Brünner Forscher brechen in den Sommer auf – in den antarktischen
In der Zeit, wo sich die Mehrheit der Tschechen in entsprechender Stimmung vom Jahr 2010 verabschiedete, hatte ein Team von Wissenschaftlern aus Brünn anderes zu tun: Um die Jahreswende brach eine tschechische Expedition in die Antarktis auf, um Forschungen auf der James-Ross-Insel durchzuführen.
Die Mehrheit der tschechischen Forscher, die zurzeit Richtung Antarktis unterwegs sind, wird den Polarkontinent nicht zum ersten Mal besuchen. Denn für die Wissenschaftler von der Brünner Masaryk-Universität ist eine Expedition in die eiskalte Region um die Jahreswende fast zur Tradition geworden. Ihr Zuhause werden die Expeditionsmitglieder in der tschechischen Johann-Gregor-Mendel-Polarstation haben, die vor fünf Jahren auf der James-Ross-Insel errichtet wurde.

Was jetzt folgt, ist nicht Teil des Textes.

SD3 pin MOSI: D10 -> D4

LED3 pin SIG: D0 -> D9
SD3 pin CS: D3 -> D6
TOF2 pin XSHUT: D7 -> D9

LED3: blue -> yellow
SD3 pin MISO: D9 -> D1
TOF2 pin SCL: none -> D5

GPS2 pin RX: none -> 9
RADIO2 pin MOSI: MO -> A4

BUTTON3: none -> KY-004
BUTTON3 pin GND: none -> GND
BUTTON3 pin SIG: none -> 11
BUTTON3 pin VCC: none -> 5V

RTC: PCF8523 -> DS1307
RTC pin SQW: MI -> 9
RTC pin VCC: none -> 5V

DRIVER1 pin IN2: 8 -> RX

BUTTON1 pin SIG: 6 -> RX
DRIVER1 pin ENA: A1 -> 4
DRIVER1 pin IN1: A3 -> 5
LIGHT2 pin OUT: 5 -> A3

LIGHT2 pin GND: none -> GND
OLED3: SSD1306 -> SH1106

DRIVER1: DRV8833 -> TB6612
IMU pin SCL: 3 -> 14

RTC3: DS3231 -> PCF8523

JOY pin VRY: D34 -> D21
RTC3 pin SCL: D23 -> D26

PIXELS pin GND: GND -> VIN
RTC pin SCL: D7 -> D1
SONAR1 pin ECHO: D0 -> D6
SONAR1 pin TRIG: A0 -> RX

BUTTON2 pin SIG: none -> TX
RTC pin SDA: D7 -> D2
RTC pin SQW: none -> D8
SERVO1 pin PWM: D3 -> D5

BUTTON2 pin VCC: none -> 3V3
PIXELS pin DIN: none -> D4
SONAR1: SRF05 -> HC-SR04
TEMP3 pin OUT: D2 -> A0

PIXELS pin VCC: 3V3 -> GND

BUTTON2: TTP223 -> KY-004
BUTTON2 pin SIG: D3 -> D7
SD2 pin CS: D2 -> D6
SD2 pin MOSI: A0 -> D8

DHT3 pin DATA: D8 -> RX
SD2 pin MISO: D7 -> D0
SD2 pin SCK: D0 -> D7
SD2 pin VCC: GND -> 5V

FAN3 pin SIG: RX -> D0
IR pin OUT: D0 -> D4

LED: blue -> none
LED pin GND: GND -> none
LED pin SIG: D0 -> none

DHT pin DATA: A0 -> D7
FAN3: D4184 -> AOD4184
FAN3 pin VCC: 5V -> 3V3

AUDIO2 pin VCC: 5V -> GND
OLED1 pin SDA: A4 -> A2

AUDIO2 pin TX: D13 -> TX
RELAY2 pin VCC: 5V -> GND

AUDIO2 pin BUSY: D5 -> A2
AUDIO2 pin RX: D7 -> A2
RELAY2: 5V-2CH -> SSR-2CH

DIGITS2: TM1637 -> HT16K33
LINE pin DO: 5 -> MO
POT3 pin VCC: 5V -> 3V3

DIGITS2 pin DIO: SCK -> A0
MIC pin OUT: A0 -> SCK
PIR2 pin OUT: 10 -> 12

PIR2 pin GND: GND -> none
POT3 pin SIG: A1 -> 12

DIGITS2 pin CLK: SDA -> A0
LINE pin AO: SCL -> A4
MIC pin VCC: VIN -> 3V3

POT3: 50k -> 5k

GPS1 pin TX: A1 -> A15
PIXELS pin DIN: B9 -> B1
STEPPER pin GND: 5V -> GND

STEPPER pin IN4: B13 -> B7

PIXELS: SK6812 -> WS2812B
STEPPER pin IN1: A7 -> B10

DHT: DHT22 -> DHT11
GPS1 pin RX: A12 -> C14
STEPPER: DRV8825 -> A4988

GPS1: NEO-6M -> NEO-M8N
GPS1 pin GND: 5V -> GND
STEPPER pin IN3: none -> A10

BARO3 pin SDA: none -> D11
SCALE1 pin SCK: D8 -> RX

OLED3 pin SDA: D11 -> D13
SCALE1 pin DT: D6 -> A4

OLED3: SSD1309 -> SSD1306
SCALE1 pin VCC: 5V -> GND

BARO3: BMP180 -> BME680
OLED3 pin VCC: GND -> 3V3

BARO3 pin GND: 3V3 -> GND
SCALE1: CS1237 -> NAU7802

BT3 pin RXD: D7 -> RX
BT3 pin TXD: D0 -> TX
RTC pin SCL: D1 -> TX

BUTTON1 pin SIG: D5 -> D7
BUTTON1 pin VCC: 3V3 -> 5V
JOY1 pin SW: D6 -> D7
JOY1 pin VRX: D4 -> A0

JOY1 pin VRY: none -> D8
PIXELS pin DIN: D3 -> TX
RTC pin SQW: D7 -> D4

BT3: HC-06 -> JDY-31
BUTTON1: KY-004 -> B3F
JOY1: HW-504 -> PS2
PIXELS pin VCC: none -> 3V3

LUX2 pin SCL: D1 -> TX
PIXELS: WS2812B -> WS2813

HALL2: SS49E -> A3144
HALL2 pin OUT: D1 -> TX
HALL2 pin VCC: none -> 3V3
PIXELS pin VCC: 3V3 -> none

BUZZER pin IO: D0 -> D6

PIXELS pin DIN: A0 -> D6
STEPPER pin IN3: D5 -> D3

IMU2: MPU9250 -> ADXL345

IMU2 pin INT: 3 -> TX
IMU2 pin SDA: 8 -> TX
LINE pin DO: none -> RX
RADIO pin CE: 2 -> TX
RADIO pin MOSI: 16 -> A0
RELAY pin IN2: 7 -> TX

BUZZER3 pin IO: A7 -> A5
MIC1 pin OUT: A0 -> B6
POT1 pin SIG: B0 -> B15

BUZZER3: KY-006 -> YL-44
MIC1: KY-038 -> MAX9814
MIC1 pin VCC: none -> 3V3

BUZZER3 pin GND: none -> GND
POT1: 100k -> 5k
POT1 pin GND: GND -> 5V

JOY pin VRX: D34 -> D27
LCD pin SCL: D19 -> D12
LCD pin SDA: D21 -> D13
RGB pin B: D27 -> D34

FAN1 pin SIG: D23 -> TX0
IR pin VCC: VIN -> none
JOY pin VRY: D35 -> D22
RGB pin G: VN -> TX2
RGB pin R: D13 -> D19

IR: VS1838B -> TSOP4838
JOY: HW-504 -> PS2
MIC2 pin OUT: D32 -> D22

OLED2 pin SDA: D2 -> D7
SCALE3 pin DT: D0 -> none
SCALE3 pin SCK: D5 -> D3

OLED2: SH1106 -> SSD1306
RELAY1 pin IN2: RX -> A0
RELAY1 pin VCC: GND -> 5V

Die Forscher erwartet jedoch keine sorglose Besinnlichkeit in verschneiter Landschaft, wie Expeditionsleiter Miloš Barták erläutert.
„Der Schwerpunkt unserer Tätigkeit besteht in der Gletscherforschung und der langfristigen Beobachtung von Klimaänderungen auf der Insel. Die Biologen werden den Einfluss des wärmeren Klimas auf Moose und Flechten studieren. Dieses Experiment läuft seit einigen Jahren. Die James-Ross-Insel wurde nie systematisch erforscht. Für Tschechien ist dies eine einzigartige Chance, ganz neue Erkenntnisse über die Antarktis zu sammeln.“ Professor Barták arbeitet im Institut für Experimentalbiologie an der Naturwissenschaftlichen Fakultät der Masaryk-Universität in Brünn. An den Antarktis-Expeditionen nahm er einige Mal teil. Die tschechische Gregor-Mendel-Station gehöre zu den sehr naturnahen Polarstationen, sagt der Expeditionsleiter mit ein wenig Stolz:„Ein Drittel der Energie, die wir in der Station verbrauchen, ist Windenergie, ein weiteres Drittel ist Solarenergie. Nur ein Drittel der Energie muss von Diesel-Aggregaten produziert werden. Und der Müll, der nicht verbrannt werden kann, wird am Bord eines Eisbrechers zur Entsorgung nach Südamerika transportiert.“
Die Expeditionsmitglieder wollen während des ganzen antarktischen Sommers auf der James-Ross-Insel bleiben, das heißt bis Anfang März.
„Wir beobachten das Klima auf der Insel seit einer längeren Zeit. Während des antarktischen Winters haben wir die Rekordtemperatur von Minus 37,4 Grad Celsius verzeichnet. Im Sommer bewegen sich die Temperaturen nur um Minus 5 Grad Celsius. Zum Kältegefühl tragen jedoch der starke Wind und eine hohe Luftfeuchtigkeit bedeutend bei.“
Völlig verlassen seien die vorübergehenden tschechischen Bewohner der antarktischen Insel jedoch nicht, meint Miloš Barták:
„Für antarktische Größenverhältnisse haben wir sehr nahe Nachbarn: etwa 50 Kilometer von unserer Polarstation befindet sich auf der Insel Seymour die argentinische Polarstation Marambio. Mit ihr stehen wir per Hubschrauber in Verbindung.“
Der überhaupt erste Tscheche, der die Antarktis betrat, war Václav Vojtěch. Er war 1929 Mitglied der amerikanischen Forscherexpedition, die der legendäre Richard Evelyn Byrd leitete. Bis 1970 waren mehrere Tschechen vor allem auf den russischen und amerikanischen Polarstationen tätig. Mit dem Bau einer eigenen tschechischen Polarstation begann man 2005. Auf der Johann-Gregor-Mendel-Station werden seitdem regelmäßig geologische, klimatologische sowie biologische Forschungen durchgeführt.